• Compito assegnato: Inserisci tutte le righe del materiale in una tabella Markdown con due colonne, «N» per il numero progressivo e «Riga» per il testo. Salta le righe vuote e lascia fuori le immagini.

• Dati disponibili:
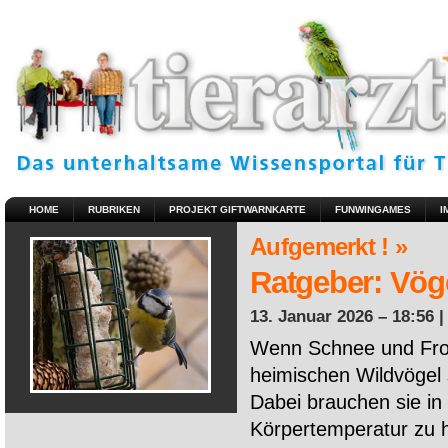
HOME
RUBRIKEN
PROJEKT GIFTWARNKARTE
FUNWINGAMES
I
Aufgemerkt ! »
Ratgeber: Vöge
13. Januar 2026 – 18:56 
Wenn Schnee und Fros
heimischen Wildvögel 
Dabei brauchen sie in 
Körpertemperatur zu ha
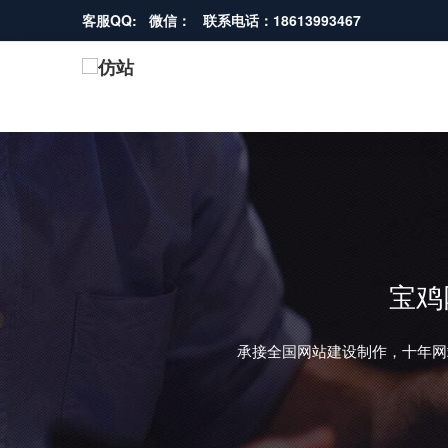
客服QQ: 微信： 联系电话：18613993467
宝鸡
承接全国网站建设制作，十年网
REVIOUS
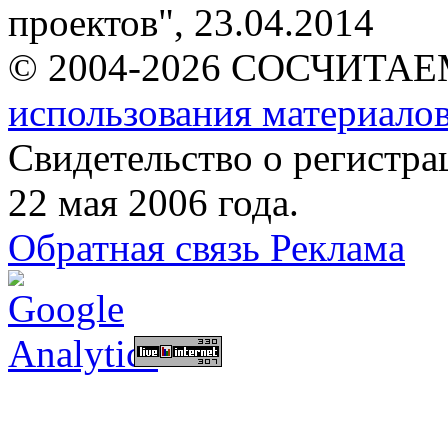
проектов"
, 23.04.2014
© 2004-2026 СОСЧИТА
использования материалов
Свидетельство о регист
22 мая 2006 года.
Обратная связь
Реклама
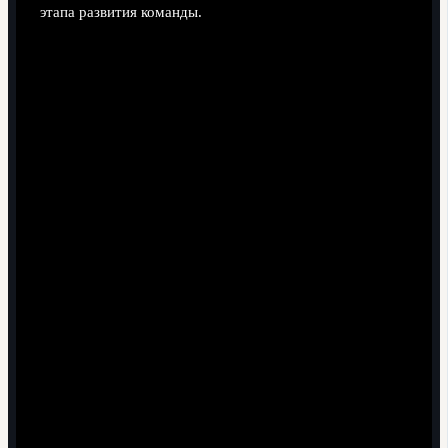
этапа развития команды.
Поделиться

• La risposta:
| N | Riga |
|---|---|
| 1 | HOME |
| 2 | RUBRIKEN |
| 3 | PROJEKT GIFTWARNKARTE |
| 4 | FUNWINGAMES |
| 5 | I |
| 6 | Aufgemerkt ! » |
| 7 | Ratgeber: Vöge |
| 8 | 13. Januar 2026 – 18:56  |
| 9 | Wenn Schnee und Fros |
| 10 | heimischen Wildvögel  |
| 11 | Dabei brauchen sie in  |
| 12 | Körpertemperatur zu ha |
| 13 | 客服QQ: 微信： 联系电话：18613993467 |
| 14 | 宝鸡 |
| 15 | 承接全国网站建设制作，十年网 |
| 16 | REVIOUS |
| 17 | проектов" |
| 18 | , 23.04.2014 |
| 19 | © 2004-2026 СОСЧИТА |
| 20 | использования материалов |
| 21 | Свидетельство о регист |
| 22 | 22 мая 2006 года. |
| 23 | Обратная связь |
| 24 | Реклама |
| 25 | этапа развития команды. |
| 26 | Поделиться |